With biotech laboratory space becoming scarce throughout Boston and Cambridge, Worcester and other Central Massachusetts locales should be ready to make themselves as attractive as possible to the companies and developers that could be looking west for the next biotech hotspot.

According to a recent market report published by Boston commercial real estate firm Richards, Barry, Joyce & Partners, tenants snatched up some 673,000 square feet of laboratory space in Greater Boston during the six months ended March 31. The leasing spree brought the vacancy rate for the area down from 14 percent to 9.7 percent.

It looks like the end of March may have been the end of the line for the leasing of available space in Greater Boston. RBJ explained that while demand remains high and availability is on the increase in the suburbs, the space coming onto the market (a lot of it on a sublease basis) isn’t particularly attractive to biotech tenants.

Looking West

The situation should have developers and other potential property owners running to available locations all over the suburbs, where land is relatively inexpensive and workforce education levels are nearly equal to those in Cambridge or Boston.

All of this may seem like the makings of an ideal trend. Biotech companies with their hearts set on Cambridge or Boston are beginning to realize that they don’t need vaccinations and a passport to travel west of Interstate 495.

Developers, investment groups and other property owners can provide Class A space at reasonable rates and include all the free parking their tenants could ever want at locations in Worcester, Devens, Westborough and other cities and towns counting on biotech for job creation and economic development.

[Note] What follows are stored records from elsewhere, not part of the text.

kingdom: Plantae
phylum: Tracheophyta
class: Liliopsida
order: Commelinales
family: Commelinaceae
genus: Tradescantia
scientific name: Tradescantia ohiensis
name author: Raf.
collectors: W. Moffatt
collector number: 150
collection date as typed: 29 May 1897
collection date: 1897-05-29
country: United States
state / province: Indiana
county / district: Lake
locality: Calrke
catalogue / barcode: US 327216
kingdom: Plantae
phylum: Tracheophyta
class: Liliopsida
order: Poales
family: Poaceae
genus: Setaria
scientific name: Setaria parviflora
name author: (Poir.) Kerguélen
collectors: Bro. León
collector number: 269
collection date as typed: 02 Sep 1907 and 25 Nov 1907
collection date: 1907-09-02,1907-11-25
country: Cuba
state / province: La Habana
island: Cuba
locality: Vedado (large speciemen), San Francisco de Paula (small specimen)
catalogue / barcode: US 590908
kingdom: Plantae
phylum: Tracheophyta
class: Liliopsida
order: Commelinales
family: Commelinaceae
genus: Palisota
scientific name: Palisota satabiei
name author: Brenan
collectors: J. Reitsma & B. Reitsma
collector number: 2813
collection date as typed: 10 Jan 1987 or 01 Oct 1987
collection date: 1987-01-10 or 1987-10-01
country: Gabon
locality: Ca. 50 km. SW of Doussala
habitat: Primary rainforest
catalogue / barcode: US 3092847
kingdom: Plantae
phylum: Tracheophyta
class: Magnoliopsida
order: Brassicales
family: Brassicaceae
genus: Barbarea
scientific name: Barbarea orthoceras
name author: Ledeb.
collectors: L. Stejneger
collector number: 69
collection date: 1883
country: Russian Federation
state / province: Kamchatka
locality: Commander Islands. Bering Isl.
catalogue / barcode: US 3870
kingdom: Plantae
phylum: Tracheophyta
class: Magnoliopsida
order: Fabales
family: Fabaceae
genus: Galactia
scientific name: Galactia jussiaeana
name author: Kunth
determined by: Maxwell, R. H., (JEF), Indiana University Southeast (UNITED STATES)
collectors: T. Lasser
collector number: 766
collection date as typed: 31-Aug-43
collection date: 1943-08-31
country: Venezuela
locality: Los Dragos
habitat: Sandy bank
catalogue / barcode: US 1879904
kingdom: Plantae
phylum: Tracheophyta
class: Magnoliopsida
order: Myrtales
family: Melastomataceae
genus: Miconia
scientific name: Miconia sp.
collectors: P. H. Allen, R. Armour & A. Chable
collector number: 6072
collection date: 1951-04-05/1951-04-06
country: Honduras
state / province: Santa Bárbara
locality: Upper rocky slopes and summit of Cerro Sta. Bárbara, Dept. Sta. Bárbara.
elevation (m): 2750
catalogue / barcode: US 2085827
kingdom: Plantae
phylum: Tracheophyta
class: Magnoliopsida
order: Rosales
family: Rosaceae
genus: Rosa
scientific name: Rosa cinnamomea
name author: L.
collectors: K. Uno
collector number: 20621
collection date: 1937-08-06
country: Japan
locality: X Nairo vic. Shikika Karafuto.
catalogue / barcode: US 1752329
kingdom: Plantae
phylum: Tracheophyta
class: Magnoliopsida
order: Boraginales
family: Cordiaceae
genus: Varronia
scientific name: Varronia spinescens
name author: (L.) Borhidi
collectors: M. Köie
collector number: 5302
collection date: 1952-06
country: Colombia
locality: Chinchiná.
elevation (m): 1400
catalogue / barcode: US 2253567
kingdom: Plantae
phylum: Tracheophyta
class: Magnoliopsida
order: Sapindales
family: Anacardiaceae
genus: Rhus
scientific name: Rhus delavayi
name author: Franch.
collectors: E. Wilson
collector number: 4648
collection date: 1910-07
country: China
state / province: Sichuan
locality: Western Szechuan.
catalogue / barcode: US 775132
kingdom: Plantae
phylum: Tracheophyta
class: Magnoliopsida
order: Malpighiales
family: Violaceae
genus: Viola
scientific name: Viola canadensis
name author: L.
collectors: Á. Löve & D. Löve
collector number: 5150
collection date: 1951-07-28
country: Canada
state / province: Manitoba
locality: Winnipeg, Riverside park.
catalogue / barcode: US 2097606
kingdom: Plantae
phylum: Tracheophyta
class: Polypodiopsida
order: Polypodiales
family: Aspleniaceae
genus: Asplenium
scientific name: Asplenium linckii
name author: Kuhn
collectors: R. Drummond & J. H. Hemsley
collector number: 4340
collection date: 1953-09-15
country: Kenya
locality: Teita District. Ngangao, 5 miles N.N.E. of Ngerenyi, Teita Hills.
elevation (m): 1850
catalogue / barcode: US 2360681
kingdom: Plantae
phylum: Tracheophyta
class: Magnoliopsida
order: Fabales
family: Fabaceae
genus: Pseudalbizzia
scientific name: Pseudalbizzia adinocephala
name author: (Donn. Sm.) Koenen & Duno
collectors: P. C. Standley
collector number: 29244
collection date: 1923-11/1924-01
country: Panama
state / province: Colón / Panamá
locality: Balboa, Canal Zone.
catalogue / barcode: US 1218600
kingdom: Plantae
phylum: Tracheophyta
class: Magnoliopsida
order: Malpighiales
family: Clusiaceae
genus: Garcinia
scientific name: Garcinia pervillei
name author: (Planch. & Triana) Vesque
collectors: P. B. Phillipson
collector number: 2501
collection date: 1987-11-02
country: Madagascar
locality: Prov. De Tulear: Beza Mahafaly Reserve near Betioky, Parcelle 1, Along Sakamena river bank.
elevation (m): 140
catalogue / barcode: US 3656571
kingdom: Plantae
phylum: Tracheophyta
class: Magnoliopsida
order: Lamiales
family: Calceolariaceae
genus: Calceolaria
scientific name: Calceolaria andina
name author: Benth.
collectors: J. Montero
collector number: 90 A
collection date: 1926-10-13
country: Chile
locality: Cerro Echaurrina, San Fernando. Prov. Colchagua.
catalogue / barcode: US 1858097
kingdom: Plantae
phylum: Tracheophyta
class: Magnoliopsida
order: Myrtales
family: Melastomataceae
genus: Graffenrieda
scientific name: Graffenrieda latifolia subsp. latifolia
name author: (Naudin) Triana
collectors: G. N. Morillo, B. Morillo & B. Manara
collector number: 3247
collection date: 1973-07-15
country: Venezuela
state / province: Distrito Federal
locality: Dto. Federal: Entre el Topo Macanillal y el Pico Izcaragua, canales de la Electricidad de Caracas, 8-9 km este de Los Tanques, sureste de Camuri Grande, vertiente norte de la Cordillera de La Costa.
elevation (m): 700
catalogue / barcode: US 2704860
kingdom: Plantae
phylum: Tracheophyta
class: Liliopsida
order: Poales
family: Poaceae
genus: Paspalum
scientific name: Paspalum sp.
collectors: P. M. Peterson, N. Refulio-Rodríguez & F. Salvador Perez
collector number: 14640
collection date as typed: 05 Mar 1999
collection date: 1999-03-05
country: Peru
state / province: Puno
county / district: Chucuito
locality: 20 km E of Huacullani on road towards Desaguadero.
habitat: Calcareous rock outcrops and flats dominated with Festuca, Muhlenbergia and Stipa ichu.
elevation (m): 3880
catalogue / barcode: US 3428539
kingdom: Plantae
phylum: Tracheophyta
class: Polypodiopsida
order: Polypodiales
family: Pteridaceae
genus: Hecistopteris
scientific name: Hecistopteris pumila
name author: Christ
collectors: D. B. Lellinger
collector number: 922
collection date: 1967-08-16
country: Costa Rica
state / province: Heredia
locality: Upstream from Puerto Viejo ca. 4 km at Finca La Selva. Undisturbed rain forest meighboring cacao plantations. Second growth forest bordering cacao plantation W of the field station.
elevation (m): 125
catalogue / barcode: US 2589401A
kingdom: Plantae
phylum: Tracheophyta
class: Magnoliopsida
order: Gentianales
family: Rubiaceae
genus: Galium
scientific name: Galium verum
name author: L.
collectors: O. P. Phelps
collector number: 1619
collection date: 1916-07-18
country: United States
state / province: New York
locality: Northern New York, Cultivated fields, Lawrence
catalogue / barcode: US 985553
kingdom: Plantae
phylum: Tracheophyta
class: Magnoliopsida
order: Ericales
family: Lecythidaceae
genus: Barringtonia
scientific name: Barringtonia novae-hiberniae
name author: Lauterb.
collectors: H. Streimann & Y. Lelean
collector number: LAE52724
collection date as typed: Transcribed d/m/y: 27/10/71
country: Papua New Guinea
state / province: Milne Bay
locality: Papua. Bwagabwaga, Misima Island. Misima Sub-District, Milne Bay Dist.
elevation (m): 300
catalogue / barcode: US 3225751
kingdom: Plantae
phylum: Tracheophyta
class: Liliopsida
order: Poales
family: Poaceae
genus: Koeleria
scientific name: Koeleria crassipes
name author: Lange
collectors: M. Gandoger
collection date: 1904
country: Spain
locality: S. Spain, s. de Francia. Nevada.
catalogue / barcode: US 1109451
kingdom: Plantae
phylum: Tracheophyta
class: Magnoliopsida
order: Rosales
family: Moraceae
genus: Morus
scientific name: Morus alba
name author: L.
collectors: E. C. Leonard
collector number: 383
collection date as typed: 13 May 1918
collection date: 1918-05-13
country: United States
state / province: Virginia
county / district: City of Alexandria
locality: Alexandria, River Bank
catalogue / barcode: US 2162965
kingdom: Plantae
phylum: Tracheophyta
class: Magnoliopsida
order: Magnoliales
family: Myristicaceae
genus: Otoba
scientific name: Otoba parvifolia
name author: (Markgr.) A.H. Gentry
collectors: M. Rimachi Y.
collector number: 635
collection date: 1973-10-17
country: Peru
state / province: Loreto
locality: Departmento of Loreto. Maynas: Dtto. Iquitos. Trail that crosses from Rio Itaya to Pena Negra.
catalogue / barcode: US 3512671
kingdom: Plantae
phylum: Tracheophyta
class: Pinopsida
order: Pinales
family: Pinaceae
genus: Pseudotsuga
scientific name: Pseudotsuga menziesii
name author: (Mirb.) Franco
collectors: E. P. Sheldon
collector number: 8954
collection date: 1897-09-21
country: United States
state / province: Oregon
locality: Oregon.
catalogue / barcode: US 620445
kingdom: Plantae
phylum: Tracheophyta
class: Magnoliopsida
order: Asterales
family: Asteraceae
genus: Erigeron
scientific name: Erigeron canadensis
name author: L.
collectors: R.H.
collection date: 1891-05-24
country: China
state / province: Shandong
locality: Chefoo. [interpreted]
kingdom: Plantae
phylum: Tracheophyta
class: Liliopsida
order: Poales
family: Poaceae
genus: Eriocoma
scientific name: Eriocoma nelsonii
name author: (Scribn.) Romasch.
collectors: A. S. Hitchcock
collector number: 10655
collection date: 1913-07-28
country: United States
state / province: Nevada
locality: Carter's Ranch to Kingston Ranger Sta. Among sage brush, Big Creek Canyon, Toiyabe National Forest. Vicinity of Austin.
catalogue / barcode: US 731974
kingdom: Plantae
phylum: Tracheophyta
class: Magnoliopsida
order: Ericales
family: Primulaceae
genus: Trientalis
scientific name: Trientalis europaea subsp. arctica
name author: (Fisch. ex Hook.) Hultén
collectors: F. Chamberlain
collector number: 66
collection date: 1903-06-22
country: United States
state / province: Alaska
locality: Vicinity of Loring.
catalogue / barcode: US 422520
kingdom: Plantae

Of course, the situation is more complex than that, and the state budget is threatening to drastically cut funding to key organizations, programs and initiatives that would help make a Central Massachusetts biotech building boom possible.

The Massachusetts Biomedical Initiative, a business incubator that provides start-up firms with low-cost lab space and other assistance, is facing drastic cuts to its state aid package.

Currently, MBI helps support 21 fledgling biotech companies in Worcester. For the current fiscal year, MBI received $700,000 in state aid. However, the state Senate has proposed cutting that amount to $300,000 for the coming year.

The legislature has also planned cuts in investment of the Massachusetts Life Sciences Center’s $1 billion in tax credits and loans to $10 million in the coming year from $25 million as originally planned and $15 million as ordered by Gov. Deval Patrick as part of an earlier cutback plan.

Funding reductions like these threaten to cut off at the knees one of the only industries in the state that can be said to be growing during the current recession.

The Massachusetts Life Sciences Center has provided almost $3.5 million to companies ready to make the treacherous leap from being incubated in their early stages by organizations like MBI to commercialization of their products and establishment of headquarters and manufacturing facilities of their own.

These cuts not only keep new biotech companies, for which timing is critical, in gestation for far too long, but signal to those companies and to the developers and property investors that Massachusetts is unwilling to shoulder enough of the risk associated with its desire to establish a nationally-recognized biotech cluster.

If the state waits for the economy to show signs of significant improvement before fully funding MBI and distributing the full amount of its $1 billion life sciences fund scheduled for the coming years, promising biotech firms will die on the vine.

Developers, investors and companies just now turning their serious attention toward Central Massachusetts as a place for significant biotech property development will be left to look at a half-empty pipeline of would-be tenants.

At worst, companies ready to make the leap to office and lab space of their own won’t simply disregard Central Massachusetts for its lack of available space, they will leave Massachusetts altogether, and that’s a risk the state can’t afford to take.